Pour Lévinas, dans l'amour du prochain je m'affirme comme sujet  « faillé ». Pour Nietzsche l’amour du prochain n'est qu'une manifestation de la haine de soi et des possibles en soi.  Ce que Lévinas pense comme dignité du sujet,  Nietzsche le diagnostique comme effets de dégénérescence et de décadence, mais tous deux sont accord pour dépasser la logique  de l'assimilation et de la réduction par laquelle  les semblables s'assemblent. Tous deux s’ouvrent  et s'exposent  au contact de l’autre, pensé et vécu comme étrangeté.

"En vérité  j'ai fait bien des choses envers les souffrants mais il me semble qu'il valait mieux encore travaillé à augmenter ma joie " Des miséricordieux II page189.

L’amour du prochain est critiqué par Nietzsche comme la manifestation de natures dégénérées ayant perdu tout instinct d’affirmation de soi et cherchant  à compenser leurs insuffisances individuelles dans la chaleur d'un rassemblement  de semblables. C’est par inaptitude à l’indépendance que ces natures se rassemblent.  Derrière l’instinct de majorité se cache  le refus de tout ce qui est inhabituel, la peur de l’exception.  C'est toute la morale judéo-chrétienne, la vertu de pitié ainsi que le culte de l’égalité qui sont diagnostiqués comme réflexe grégaire de bêtes  dégénérées.

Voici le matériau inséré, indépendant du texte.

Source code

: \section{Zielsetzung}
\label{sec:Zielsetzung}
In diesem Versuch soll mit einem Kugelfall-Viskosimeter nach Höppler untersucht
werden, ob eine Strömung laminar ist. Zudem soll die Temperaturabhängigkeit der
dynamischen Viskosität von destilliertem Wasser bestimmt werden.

Le concert dans L'oeuf, Jérome Bosch (1450-1516), Lille, Collection du musée des  Beaux-Arts

« Votre amour du prochain  n’est que votre mauvais amour pour vous-même. »

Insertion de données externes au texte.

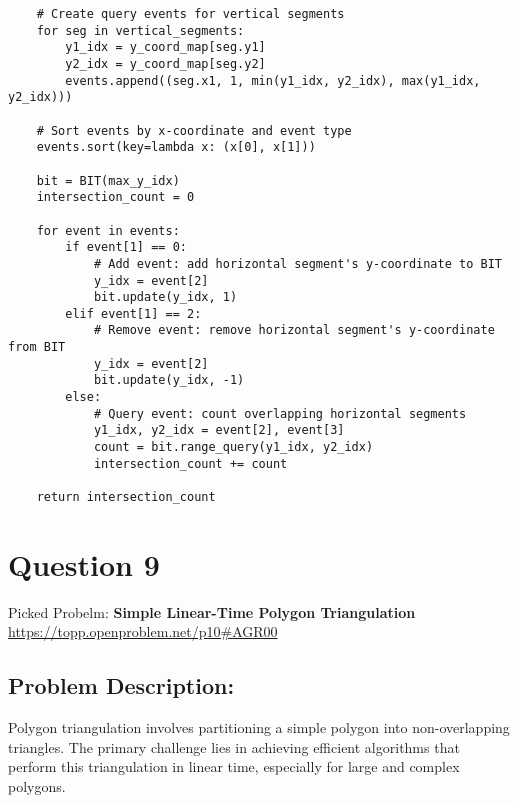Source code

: \documentclass{article}
\begin{document}
\begin{verbatim}
    # Create query events for vertical segments
    for seg in vertical_segments:
        y1_idx = y_coord_map[seg.y1]
        y2_idx = y_coord_map[seg.y2]
        events.append((seg.x1, 1, min(y1_idx, y2_idx), max(y1_idx, y2_idx)))

    # Sort events by x-coordinate and event type
    events.sort(key=lambda x: (x[0], x[1]))

    bit = BIT(max_y_idx)
    intersection_count = 0

    for event in events:
        if event[1] == 0:
            # Add event: add horizontal segment's y-coordinate to BIT
            y_idx = event[2]
            bit.update(y_idx, 1)
        elif event[1] == 2:
            # Remove event: remove horizontal segment's y-coordinate from BIT
            y_idx = event[2]
            bit.update(y_idx, -1)
        else:
            # Query event: count overlapping horizontal segments
            y1_idx, y2_idx = event[2], event[3]
            count = bit.range_query(y1_idx, y2_idx)
            intersection_count += count

    return intersection_count
\end{verbatim}

\newpage

\section*{Question 9}
Picked Probelm: \textbf{Simple Linear-Time Polygon Triangulation} 
\\
\url{https://topp.openproblem.net/p10#AGR00}

\subsection*{Problem Description:}
Polygon triangulation involves partitioning a simple polygon into non-overlapping triangles.
The primary challenge lies in achieving efficient algorithms that perform this triangulation in linear time, especially for large and complex polygons.
\end{document}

Les faibles, fondamentalement insatisfaits d’eux-mêmes, ont érigé une morale qui fait une vertu de la mortification de soi. Ainsi se comprend l’ éloge du désintéressement, du non -égoïsme et de tout ce qui s'oppose à la fierté de soi.
 Photographie de Mann Ray (1890-1976); collection L; Treillard ; représantant Marie- Berthe, Mann Ray, Aurenche, Max Ernst,

Contrairement à cette morale du troupeau,  Nietzsche enseigne par la bouche Zarathoustra «  l’amour du lointain ». Aimer l'autre c'est aimé en lui le rival, celui dont le contact me pousse à une plus vive réalisation de moi-même : « soyons au moins ennemis mes amis ! ». Dans l'amour du lointain j’aime en l’autre  tout ce que j'espère de moi à travers  l'émulation dont l'autre est à l'occasion.

" Notre foi en autrui trahit ce que nous aimerions bien être, notre foi en nous-mêmes."

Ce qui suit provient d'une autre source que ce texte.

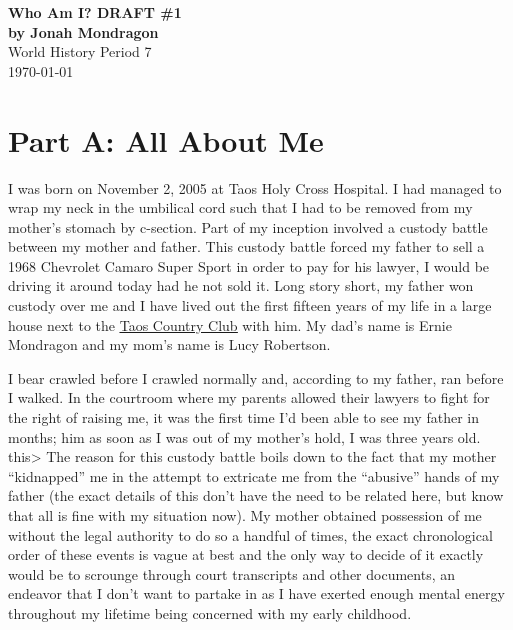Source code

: \documentclass[12pt]{article}
\begin{document}
\doublespacing

\begin{titlepage}
    \begin{center}
        \vspace*{1.5in}
        {\huge\bfseries{Who Am I? DRAFT \#1}}\\
            {\bfseries{by Jonah Mondragon}}\\
            World History Period 7\\
            \today
    \end{center}
\end{titlepage}

\section*{Part A: All About Me}

I was born on November 2, 2005 at Taos Holy Cross Hospital.  I had managed to
wrap my neck in the umbilical cord such that I had to be removed from my
mother's stomach by c-section.  Part of my inception involved a custody battle
between my mother and father.  This custody battle forced my father to sell a
1968 Chevrolet Camaro Super Sport in order to pay for his lawyer, I would be
driving it around today had he not sold it.  Long story short, my father won
custody over me and I have lived out the first fifteen years of my life in a
large house next to the {\color{blue}
\underline{\href{https://www.taoscountryclub.com/}{Taos Country Club}}} with
him. My dad's name is Ernie Mondragon and my mom's name is Lucy Robertson.

I bear crawled before I crawled normally and, according to my father, ran before
I walked.  In the courtroom where my parents allowed their lawyers to fight for
the right of raising me, it was the first time I'd been able to see my father in
months; %
him as soon as I was out of my mother's hold, I was three years old. %
this> The reason for this custody battle boils down to the fact that my mother
``kidnapped'' me in the attempt to extricate me from the ``abusive'' hands of my
father (the exact details of this don't have the need to be related here, but
know that all is fine with my situation now).  My mother obtained possession of
me without the legal authority to do so a handful of times, the exact
chronological order of these events is vague at best and the only way to decide
of it exactly would be to scrounge through court transcripts and other
documents, an endeavor that I don't want to partake in as I have exerted enough
mental energy throughout my lifetime being concerned with my early childhood.
\end{document}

Alors que l'homme réactif (dont l’ego est dégénéré et impuissant) aime son prochain pour bénéficier de son secours et oublier son insuffisance dans la chaleur du troupeau  des semblables, les natures artistes et actives  recherchent leur rival. Elles aiment celui dont la différence appelle le dépassement de soi. La complicité passe alors toujours par l'affrontement (la bonne éris) et non la complaisance à soi de toutes  les  « réunions de famille atones ».

EN  BREF

Dans la réponse à la question « faut-il aimer son prochain ? » se distinguent deux types d'hommes  et, corrélativement, deux  rapports à l’altérité :

 Il y a ceux qui aiment leur prochain comme leur semblable et ceux qui préfèrent rechercher et aimer le tout autre, l’étrangeté  radicale et dérangeante : « l’amour du lointain ».